Die Klausurtagung der CSU zum Jahresauftakt und das Dreikönigstreffen der FDP erinnert mich an ein Ritual, das meine Großmutter liebte: Da kam alljährlich zwischen den Jahren die Blaskapelle Tonollo vor ihr Haus - zum "Neujahranblasen". Die Großmutter trat dick eingemummt vor die Tür und sagte: "Den Schneewalzer, bittschön". Sie sang mit und war beschwingt, fast ausgelassen - und anschließend wünschte man sich allseits ein gutes neues Jahr, die Blaskapelle erhielt fünf Mark und spielte zum Dank noch eine Zugabe. Es war jedes Jahr "the same procedure as every year".
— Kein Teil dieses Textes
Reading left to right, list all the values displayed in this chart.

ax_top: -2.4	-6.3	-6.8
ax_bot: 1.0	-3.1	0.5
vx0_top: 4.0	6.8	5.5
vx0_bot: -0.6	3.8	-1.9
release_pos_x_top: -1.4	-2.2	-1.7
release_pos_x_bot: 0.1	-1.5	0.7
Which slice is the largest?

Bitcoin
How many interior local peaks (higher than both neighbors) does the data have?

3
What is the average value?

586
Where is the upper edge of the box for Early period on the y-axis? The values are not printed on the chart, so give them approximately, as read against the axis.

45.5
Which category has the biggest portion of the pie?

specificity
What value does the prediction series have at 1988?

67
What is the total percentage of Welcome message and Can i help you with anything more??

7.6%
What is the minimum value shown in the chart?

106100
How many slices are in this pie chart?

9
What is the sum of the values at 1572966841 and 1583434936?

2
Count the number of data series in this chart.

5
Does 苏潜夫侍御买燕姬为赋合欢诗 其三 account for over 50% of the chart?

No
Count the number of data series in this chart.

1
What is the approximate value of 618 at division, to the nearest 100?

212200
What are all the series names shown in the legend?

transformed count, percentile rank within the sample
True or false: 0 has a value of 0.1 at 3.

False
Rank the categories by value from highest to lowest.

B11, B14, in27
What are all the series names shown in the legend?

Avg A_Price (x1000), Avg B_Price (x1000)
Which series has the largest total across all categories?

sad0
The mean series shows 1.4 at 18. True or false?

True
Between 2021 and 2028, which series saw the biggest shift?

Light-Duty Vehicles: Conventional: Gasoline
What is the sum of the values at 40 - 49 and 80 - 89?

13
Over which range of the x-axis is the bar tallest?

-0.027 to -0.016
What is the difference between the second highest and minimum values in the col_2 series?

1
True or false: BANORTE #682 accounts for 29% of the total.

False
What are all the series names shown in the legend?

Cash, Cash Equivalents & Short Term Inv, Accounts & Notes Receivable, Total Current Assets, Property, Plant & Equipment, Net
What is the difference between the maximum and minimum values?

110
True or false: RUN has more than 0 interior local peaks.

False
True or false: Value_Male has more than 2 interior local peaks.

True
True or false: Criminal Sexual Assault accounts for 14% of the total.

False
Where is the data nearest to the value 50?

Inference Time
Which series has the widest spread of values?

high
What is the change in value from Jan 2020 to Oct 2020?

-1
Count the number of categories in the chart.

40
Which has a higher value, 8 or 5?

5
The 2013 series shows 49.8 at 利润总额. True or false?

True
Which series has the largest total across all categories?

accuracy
So ähnlich ist das mit den Treffen der CSU und FDP zum Jahresauftakt auch; mit diesen Treffen wird das neue politische Jahr angeblasen. Deshalb sind sie mir ans Herz gewachsen. Und mit den politischen Tönen verhält es sich so wie einst mit den musikalischen der Blaskapelle Tonollo: Wenn es sehr kalt war, dann klang der Schneewalzer ziemlich schräg. Von den diesjährigen Treffen der CSU und der FDP ist das auch zu erwarten: Die FDP wird sich gegen den Vorwurf wehren, aus Jux, Tollerei und Publicity-Sucht die sich anbahnende Jamaika-Koalition zerrissen zu haben. Und die CSU wird sich in das Wahljahr hineinbrüllen; im Herbst wird nämlich der neue bayerische Landtag gewählt. Für die CSU geht es dabei um viel und für den designierten Ministerpräsidenten Markus Söder geht es um alles.

Wilhelm Busch und die CSU

Wilhelm Busch hat in seinem naturgeschichtlichen Alphabet über den Löwen, das bayerische Wappentier, das die CSU selbstverständlich für sich reklamiert, geschrieben: "Die Lerche in die Lüfte steigt / Der Löwe brüllt, wenn er nicht schweigt." Markus Söder schweigt selten, er möchte aber auch Lerche sein - und steigen und steigen. Man könnte nun über den Löwen, seine Eigenschaften seine Instinkte und das beginnende Wahljahr lange philosophieren. Aber das ist schon oft getan worden - inklusive des Satzes, der bisweilen für Tiger und Löwen gilt: dass sie als Bettvorleger gelandet sind. Es ist deshalb an dieser Stelle origineller, sich dem inoffiziellen Wappentier der FDP zuzuwenden. Es ist dies das Chamäleon.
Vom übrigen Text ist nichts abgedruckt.